Dazed, Andrew touched his forehead. Water from the cave spring was the secret ingredient? And maybe limestone made it special…or maybe it was something else in the depths of the warm spring. Not that it mattered. Without access to the water to test and use in the recipe, the formula was of no use to anyone.
He pushed to his feet and walked to the mantel with a heavy heart. His father had been right about so many things…if he’d only listened. He only had himself to blame for losing the farm, the formula and Summer. But there was one thing he could d
o for his father—he could spread Barber’s ashes over the land he’d loved.
He picked up the urn. Truman stirred, then lifted his head. “Come on, boy,” Andrew said. “Let’s take a ride.”
12
FUELED BY ADRENALINE and a clear head, Andrew drove through the night to arrive in Tiny just after dawn. The roads were buzzing with school buses and farm trucks…it was the picture of Americana. Truman became more animated as his surroundings became more familiar. When they drove past Summer’s house, he barked excitedly.
“If she doesn’t want me, maybe she’ll still take you,” Andrew offered.

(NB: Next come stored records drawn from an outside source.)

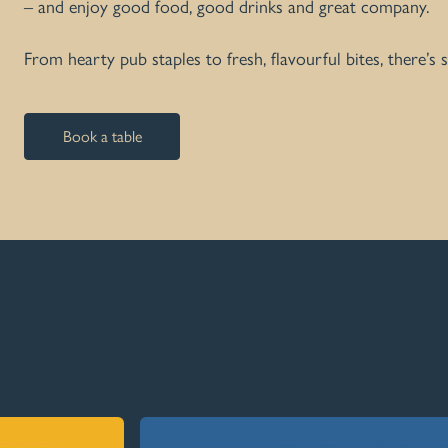
– and enjoy good food, good drinks and great company.
From hearty pub staples to fresh, flavourful bites, there’s
Book a table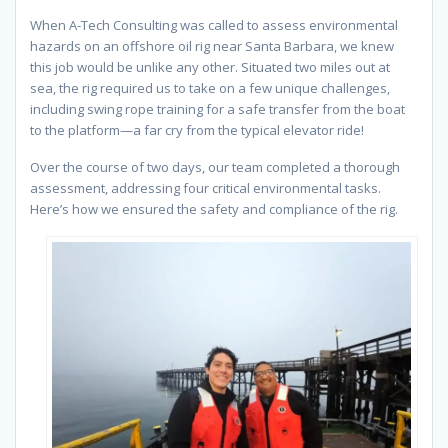
When A-Tech Consulting was called to assess environmental
hazards on an offshore oil rig near Santa Barbara, we knew
this job would be unlike any other. Situated two miles out at
sea, the rig required us to take on a few unique challenges,
including swing rope training for a safe transfer from the boat
to the platform—a far cry from the typical elevator ride!
Over the course of two days, our team completed a thorough
assessment, addressing four critical environmental tasks.
Here’s how we ensured the safety and compliance of the rig.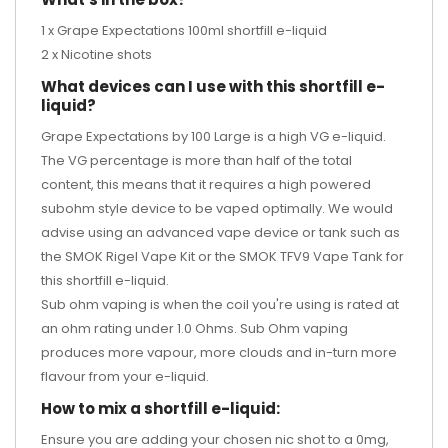
1 x Grape Expectations 100ml shortfill e-liquid
2 x Nicotine shots
What devices can I use with this shortfill e-
liquid?
Grape Expectations by 100 Large is a high VG e-liquid.
The VG percentage is more than half of the total
content, this means that it requires a high powered
subohm style device to be vaped optimally. We would
advise using an advanced vape device or tank such as
the
SMOK Rigel Vape Kit
or the
SMOK TFV9 Vape Tank
for
this shortfill e-liquid.
Sub ohm vaping is when the coil you're using is rated at
an ohm rating under 1.0 Ohms. Sub Ohm vaping
produces more vapour, more clouds and in-turn more
flavour from your e-liquid.
How to mix a shortfill e-liquid:
Ensure you are adding your chosen nic shot to a 0mg,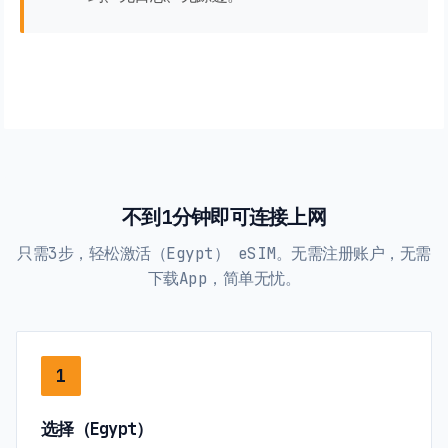
不到1分钟即可连接上网
只需3步，轻松激活（Egypt） eSIM。无需注册账户，无需
下载App，简单无忧。
1
选择（Egypt）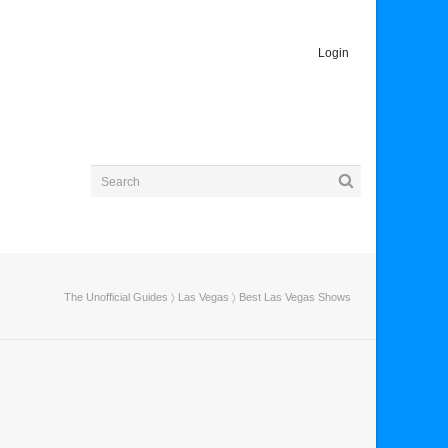
Login
The Unofficial Guides
〉
Las Vegas
〉 Best Las Vegas Shows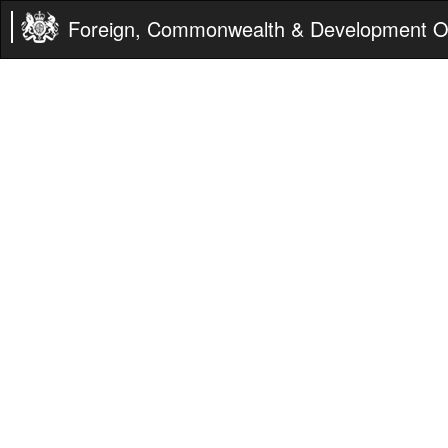
Foreign, Commonwealth & Development Of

As he drove onto his father’s property, it occurred to him that the State Park might have already put up fences or posted a security guard on the property, but to his relief, there were no barriers. He climbed out, cradling the urn. Truman was ecstatic to be back home and bounded away happily, making tracks in the frost-laden grass.
It was a cool morning, with a stiff breeze blowing. His light jacket felt good as he walked past the stables and headed out into the fields. He turned in the direction of the tallest rise on the farm, a pretty little hillock not far from the cave spring. Andrew climbed to the top and turned to survey the MacMillan property, deeply grieved that he’d been so short-sighted as to sell it, and not just because of the cave spring.
His family’s sweat and tears were in this land. He opened the urn and slowly upended it on a breeze that carried the ashes away in a mesmerizing, swirling pattern. Truman chased the dust, as if he knew what it represented. Andrew lowered the empty urn, satisfied. Now his father’s ashes were part of the land, as well.
“I’m sorry, Dad,” he whispered, “for getting it all wrong.”
After a few moments of silence, Andrew retraced his steps toward the house, feeling at peace for the first time in a long time…except about one thing: Summer. After he’d ruined things so thoroughly, would she even talk to him?
As he approached the stables, he heard a horse whinnying as if in distress, and loud banging noises. He hurried toward the stable and found Sallie, the last horse Summer had rescued, wild in her stall, kicking and keening.